Working from the entries below, tally each line that holds "lines". Give the tally and nothing else.
+++ Records for the exercise +++
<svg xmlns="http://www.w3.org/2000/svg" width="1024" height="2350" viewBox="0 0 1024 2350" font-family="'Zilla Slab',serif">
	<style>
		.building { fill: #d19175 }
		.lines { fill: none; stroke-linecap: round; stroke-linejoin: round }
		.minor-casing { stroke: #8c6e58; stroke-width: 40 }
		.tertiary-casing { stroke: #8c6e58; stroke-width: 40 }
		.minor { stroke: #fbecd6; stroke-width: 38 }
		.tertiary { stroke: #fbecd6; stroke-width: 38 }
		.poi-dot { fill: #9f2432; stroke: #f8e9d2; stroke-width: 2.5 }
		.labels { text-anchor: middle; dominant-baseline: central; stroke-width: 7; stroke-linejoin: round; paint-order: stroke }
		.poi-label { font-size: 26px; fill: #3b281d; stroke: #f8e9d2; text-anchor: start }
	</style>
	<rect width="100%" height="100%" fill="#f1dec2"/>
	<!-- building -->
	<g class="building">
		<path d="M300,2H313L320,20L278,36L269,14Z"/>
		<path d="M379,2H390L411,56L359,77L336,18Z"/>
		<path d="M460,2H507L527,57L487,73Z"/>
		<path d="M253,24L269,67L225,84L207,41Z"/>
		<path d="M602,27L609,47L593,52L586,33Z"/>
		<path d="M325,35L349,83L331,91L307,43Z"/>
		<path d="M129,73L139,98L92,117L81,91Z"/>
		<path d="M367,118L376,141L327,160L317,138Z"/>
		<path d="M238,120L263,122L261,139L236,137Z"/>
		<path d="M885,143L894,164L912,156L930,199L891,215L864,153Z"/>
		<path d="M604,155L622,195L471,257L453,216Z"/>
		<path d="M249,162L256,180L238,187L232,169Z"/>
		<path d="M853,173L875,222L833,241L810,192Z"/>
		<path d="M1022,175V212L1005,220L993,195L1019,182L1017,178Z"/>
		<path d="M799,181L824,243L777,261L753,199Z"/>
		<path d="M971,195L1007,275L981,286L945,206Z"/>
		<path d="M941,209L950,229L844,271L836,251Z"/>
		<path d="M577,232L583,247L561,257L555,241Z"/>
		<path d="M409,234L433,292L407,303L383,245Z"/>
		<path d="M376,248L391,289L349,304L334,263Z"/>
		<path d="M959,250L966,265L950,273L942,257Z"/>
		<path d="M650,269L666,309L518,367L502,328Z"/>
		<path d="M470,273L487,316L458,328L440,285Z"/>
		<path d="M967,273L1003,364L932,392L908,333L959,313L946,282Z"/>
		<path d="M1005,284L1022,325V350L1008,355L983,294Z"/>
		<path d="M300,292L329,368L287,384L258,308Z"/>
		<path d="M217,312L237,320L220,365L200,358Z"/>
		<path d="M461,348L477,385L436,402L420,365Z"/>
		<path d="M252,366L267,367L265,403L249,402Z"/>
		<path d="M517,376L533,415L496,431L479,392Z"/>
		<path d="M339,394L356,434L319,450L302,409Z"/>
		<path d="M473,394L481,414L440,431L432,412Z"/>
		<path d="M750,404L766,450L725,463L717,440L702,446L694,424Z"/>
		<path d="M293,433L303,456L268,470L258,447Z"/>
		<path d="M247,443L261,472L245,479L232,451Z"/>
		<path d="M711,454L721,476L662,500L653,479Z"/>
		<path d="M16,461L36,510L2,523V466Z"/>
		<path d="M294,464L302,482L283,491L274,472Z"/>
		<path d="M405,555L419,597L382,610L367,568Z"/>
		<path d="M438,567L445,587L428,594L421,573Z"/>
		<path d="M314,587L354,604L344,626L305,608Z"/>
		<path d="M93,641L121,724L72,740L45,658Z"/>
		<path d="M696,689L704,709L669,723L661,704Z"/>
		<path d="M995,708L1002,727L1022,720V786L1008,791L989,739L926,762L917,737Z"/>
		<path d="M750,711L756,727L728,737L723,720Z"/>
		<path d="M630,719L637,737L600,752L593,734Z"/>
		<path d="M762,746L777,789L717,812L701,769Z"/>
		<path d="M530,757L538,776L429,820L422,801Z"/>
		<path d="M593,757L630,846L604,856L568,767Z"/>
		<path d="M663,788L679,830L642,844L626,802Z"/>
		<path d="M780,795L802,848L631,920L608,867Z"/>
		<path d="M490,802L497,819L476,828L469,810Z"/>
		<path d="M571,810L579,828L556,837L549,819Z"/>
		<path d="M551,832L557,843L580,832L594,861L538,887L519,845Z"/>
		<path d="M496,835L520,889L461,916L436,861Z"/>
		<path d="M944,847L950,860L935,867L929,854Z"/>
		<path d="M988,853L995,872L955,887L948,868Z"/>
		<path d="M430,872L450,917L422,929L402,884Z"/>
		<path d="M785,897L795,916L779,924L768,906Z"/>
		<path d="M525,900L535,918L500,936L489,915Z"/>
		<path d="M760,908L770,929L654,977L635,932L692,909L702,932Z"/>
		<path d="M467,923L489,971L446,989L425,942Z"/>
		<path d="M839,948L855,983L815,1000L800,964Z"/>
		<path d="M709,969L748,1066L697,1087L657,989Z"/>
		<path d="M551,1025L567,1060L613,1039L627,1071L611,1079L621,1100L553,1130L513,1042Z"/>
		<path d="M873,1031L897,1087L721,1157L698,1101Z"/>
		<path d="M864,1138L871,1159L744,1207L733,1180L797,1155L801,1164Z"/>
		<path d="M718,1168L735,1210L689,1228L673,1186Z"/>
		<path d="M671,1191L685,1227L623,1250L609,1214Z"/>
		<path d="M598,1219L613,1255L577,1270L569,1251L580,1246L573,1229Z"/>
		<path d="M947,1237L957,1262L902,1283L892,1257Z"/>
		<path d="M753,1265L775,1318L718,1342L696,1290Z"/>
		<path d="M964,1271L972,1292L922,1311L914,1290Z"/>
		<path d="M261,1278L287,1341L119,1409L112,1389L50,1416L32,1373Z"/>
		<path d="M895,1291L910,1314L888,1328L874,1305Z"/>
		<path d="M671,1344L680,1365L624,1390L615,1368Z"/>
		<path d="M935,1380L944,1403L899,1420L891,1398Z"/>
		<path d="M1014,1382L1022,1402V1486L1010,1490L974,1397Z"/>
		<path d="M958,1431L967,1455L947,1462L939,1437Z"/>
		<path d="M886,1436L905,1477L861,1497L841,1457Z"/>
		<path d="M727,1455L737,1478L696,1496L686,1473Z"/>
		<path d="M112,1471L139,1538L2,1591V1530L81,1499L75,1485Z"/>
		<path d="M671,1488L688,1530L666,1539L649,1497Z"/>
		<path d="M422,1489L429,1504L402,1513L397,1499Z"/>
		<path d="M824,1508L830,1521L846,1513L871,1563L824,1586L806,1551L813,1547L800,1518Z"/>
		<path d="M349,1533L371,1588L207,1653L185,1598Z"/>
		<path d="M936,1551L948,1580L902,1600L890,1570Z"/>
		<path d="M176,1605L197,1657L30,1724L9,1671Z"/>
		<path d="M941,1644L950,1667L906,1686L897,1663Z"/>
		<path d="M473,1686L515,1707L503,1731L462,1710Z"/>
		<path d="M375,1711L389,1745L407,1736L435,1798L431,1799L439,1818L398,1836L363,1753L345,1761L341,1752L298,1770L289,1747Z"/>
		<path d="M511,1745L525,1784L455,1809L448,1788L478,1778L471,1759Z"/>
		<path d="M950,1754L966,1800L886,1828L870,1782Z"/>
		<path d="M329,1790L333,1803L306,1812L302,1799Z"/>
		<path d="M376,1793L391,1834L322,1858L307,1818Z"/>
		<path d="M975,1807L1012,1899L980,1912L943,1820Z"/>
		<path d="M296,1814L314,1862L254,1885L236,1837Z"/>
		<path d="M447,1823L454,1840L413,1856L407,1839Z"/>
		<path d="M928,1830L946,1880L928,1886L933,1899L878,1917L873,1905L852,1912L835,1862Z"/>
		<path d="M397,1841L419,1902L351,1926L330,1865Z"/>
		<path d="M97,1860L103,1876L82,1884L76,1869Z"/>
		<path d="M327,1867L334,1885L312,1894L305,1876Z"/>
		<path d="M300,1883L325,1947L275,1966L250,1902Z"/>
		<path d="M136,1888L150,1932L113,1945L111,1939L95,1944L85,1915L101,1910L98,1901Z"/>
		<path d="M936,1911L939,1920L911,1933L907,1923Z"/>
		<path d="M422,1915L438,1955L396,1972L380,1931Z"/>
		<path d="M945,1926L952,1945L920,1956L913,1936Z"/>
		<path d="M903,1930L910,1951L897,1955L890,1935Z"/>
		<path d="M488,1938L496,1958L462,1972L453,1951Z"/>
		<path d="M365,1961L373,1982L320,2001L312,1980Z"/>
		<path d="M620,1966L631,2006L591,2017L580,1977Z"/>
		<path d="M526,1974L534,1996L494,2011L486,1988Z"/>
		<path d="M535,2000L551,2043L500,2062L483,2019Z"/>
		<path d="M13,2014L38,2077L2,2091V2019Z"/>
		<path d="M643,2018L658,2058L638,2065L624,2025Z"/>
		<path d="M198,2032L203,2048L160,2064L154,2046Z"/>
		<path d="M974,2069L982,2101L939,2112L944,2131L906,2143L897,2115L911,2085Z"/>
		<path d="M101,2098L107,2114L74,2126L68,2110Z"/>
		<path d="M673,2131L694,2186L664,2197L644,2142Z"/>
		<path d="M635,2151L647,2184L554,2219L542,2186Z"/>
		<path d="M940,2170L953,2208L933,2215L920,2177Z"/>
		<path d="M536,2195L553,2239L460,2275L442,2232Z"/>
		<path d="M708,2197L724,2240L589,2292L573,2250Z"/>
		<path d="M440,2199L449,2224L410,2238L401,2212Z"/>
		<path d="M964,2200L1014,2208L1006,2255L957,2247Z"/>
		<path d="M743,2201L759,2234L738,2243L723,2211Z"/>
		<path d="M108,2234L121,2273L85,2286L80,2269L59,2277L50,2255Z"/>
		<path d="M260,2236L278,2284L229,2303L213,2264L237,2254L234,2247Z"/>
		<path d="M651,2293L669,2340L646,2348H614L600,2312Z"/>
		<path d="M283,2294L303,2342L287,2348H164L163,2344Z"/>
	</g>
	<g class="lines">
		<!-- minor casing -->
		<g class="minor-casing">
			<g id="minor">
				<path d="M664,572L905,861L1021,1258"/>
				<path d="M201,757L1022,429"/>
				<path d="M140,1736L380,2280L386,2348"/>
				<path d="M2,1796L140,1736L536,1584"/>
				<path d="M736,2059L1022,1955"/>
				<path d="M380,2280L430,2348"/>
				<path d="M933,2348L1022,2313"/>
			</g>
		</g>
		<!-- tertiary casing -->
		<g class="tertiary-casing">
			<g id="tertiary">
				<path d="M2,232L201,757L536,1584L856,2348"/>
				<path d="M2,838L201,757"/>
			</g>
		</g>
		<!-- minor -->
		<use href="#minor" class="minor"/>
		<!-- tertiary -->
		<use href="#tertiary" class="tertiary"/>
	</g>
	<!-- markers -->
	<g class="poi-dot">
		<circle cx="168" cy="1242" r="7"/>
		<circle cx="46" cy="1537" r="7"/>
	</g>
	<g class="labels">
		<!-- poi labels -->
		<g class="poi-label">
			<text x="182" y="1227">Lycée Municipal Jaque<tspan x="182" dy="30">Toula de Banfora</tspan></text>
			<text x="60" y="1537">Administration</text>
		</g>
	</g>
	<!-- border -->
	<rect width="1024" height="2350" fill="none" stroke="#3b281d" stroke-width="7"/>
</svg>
+++
=== Answer section ===
2